Three: The goatskin drum carried over the shoulder and beaten with one main hand.
Four: The Bahamian style of house, in wood or in stone.
Five: The Bahamian workboat, in every size, shape and fashion.

So where are we now? Well, first, how many young people know the name of Joseph Spence, much less know that he's one of the greatest folk artists in the entire world? Beyond that, how many young Bahamians are making music on guitars tuned to the six notes that Spence tuned his guitar? How many young Bahamians can play a single guitar and sound like a whole band? How many young Bahamians — and not so young too — even know how to hold a guitar these days, much less play it?

Second, how many young Bahamians know that rap and even dub are variations of the African-style chanting that occurs throughout the diaspora, and which has its own style here in The Bahamas? How many young Bahamians can rhyme with the subtlety and sophistication of a Spence or a McQueen, or produce a story in rhyme without shrugging on the accents of street Brooklyn or Trench Town? How many of them (us) even recognize the rhythms of the old Bahamian rhyme, much less welcome them?

Three: Where have all the goatskin drums gone? I know the challenges inherent in making them: the people who know how are aging, tom-toms are easy to find, goats are few and far between, skins have to come in from Jamaica — but these are weak excuses, not reasons to abandon a skill our ancestors recreated from the ashes of slavery.

Four: The houses that are uniquely ours, as opposed to those whose facades and spaces we see in magazines and on screens, are in imminent danger of disappearing forever. These buildings — of wood some of them, built often by master shipbuilders and held together by pegs and engineering designed to withstand waves, and of concrete or stone others, made to be cool without air conditioning and stout against storms — are being bulldozed with surprising rapidity, falling before machines made far away and unlamented by men who value expediency over Bahamian skill. And at the same time, American architects in the South are copying the Bahamian style.

Five: Where are the boatbuilders who know how to bend wood? Have we moved entirely over to fibreglass? Is the tradition of Bahamian boatbuilding — so world-renowned that the richest men once had their yachts built in Abaco (the word hadn't got out about Long Island and Ragged Island and Crooked Island and Exuma) — in danger of dying because of our own ignorance?

Now, lest it seem to people that I'm drowning in nostalgia, that I'm romanticizing stuff, that I'm being impractical and unrealistic and too passionate to make sense, consider this.
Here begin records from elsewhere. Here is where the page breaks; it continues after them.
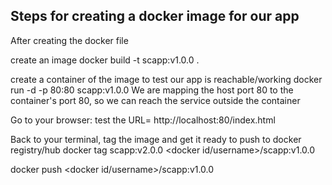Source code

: ## Steps for creating a docker image for our app

After creating the docker file 

create an image 
docker build -t scapp:v1.0.0 .

create a container of the image to test our app is reachable/working
docker run -d -p 80:80 scapp:v1.0.0
We are mapping the host port 80 to the container's port 80, so we can reach the service outside the container

Go to your browser: test the URL= http://localhost:80/index.html


Back to your terminal, tag the image and get it ready to push to docker registry/hub
docker tag scapp:v2.0.0 <docker id/username>/scapp:v1.0.0 

docker push <docker id/username>/scapp:v1.0.0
We live in a world where ideas, original ideas, are the things that generate cold, hard cash. It's a world that's looking for fresh things, new things, for things that work. The world created by people who are "progressive", unromantic, practical and realistic and devoid of any passion, is a world that falls down in big winds, sinks at the slightest provocation, stops running five years after its purchase (if you're lucky), and issues out of machines. It's also a world whose profits all go to the same places: to the Sonys and Microsofts of this earth.

And what sells is stuff that's unique, that works, that lasts, that's special, that's true.

Every choice we make to leave what is ours behind, to abandon what we're good at for the stuff that's easy or cheap is not a choice simply to give up a little piece of our souls. It's a choice also to give up a little piece of our wealth. For in this Sonysoft world of ours, our wealth will come from our souls. If we keep it, they will come.